韓国の尹錫悦(ユン・ソンニョル)大統領が2024年12月3日に「非常戒厳を宣布」したことを受け、6日に韓国の与党代表が「大統領の早急な職務停止が必要」だと発言し、与党が弾劾に賛成する可能性が浮上した。
非常戒厳の宣布に際しての報道の遅れが指摘されていたNHKは、総合テレビではなく、Eテレ(NHK教育テレビジョン)での特別番組対応を行った。
3日の戒厳令では「臨時編成を組んで放送すべきではないか」
6日朝、韓国与党「国民の力」は党の緊急会議を開き、韓東勲(ハン・ドンフン)代表が「尹錫悦大統領の早急な職務執行停止が必要だと判断した」とした。
前日5日に開かれた党最高委員会議では「今回の弾劾については通過しないよう努力する」としていたが、報道によると、与党は尹大統領が3日に主な政治家たちを「反国家勢力である」という理由で逮捕しようとしたことを突き止めたという。
最大野党「共に民主党」の李在明(イ・ジェミョン)代表も尹大統領について「できるだけ早く職務から排除しなければならない」としており、7日に採決が行われる尹大統領弾劾訴追案表決で、大統領の弾劾が可決される可能性が浮上した。
SNSでは、3日に起きた戒厳令を発端とする騒動をめぐるNHKをはじめとする日本のテレビ報道での扱いに、疑問の声が相次いだ。

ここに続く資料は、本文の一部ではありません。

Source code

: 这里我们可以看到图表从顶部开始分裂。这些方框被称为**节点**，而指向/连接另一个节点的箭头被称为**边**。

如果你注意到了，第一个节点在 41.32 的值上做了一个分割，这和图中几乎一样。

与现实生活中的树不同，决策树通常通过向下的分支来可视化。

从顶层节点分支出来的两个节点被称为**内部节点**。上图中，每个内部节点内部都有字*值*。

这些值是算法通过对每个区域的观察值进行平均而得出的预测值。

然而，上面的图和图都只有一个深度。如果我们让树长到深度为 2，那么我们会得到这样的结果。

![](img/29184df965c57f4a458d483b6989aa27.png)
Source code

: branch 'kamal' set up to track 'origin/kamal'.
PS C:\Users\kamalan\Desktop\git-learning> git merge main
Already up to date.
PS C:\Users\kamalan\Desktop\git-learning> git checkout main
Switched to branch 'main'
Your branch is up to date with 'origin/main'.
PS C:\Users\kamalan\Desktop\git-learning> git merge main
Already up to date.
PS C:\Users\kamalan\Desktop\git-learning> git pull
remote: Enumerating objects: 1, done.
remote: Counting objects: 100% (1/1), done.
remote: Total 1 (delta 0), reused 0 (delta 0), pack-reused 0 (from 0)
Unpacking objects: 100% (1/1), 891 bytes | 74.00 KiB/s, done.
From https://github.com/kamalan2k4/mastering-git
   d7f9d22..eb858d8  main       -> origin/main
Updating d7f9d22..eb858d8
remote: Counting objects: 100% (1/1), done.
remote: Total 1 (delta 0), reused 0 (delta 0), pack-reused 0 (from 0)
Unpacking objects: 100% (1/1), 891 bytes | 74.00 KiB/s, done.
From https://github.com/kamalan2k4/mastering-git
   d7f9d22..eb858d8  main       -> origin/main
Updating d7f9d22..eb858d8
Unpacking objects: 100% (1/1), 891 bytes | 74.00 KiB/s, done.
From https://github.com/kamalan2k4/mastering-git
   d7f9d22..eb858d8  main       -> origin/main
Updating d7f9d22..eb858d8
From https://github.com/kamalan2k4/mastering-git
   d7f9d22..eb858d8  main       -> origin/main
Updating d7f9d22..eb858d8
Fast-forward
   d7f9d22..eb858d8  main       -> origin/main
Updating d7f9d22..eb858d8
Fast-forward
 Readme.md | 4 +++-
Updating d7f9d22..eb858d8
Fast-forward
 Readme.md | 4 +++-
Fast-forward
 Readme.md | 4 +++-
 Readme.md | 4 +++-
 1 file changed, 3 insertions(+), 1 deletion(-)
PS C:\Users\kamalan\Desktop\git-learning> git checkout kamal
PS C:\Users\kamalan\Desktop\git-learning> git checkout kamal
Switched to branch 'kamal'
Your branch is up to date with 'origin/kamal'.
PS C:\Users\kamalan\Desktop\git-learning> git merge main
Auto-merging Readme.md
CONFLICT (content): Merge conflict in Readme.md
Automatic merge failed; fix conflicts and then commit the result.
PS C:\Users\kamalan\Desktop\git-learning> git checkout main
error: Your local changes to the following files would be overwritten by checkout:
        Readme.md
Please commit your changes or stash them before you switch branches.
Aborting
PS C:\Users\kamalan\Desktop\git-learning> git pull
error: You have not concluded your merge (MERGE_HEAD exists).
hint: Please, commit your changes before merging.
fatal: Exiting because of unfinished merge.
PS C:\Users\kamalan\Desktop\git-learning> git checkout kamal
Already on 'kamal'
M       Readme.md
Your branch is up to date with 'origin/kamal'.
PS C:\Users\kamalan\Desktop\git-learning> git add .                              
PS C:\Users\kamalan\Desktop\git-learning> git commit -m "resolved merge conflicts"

BBCやCNNなどの海外メディアがいち早く報じ、逐一現場の状況を伝えていた一方で、日本メディアの報道は情報量が少なく、時間も短かったとの指摘が上がったためだ。
識者らからも「NHKは隣国の戒厳宣布(上からのクーデター)について臨時編成を組んで放送すべきではないか」「せめてNHKはNHKスペシャル再放送にL字字幕を重ねて速報してくれ」などとする声が上がっていた。
総合テレビでは参議院予算委員会の国会中継中
NHKでは、Eテレで特別番組が放送された。Eテレでは6日11時10分から「NHK高校講座 芸術/美術Ⅰ マンガとアニメーション」が放送される予定だったが、特別番組に切り替わった。
特番には神戸大学大学院・国際協力研究科の木村幹教授が電話出演し、解説を行った。
Eテレで特番対応が取られるのは異例だが、総合テレビでは参院予算委員会の国会中継を行っていたことから、Eテレでの対応となったとみられる。
11時30分時点で、「『NHKみんなの手話』は日をあらためて放送します」とのテロップが流れ、特番は11時54分まで放送された。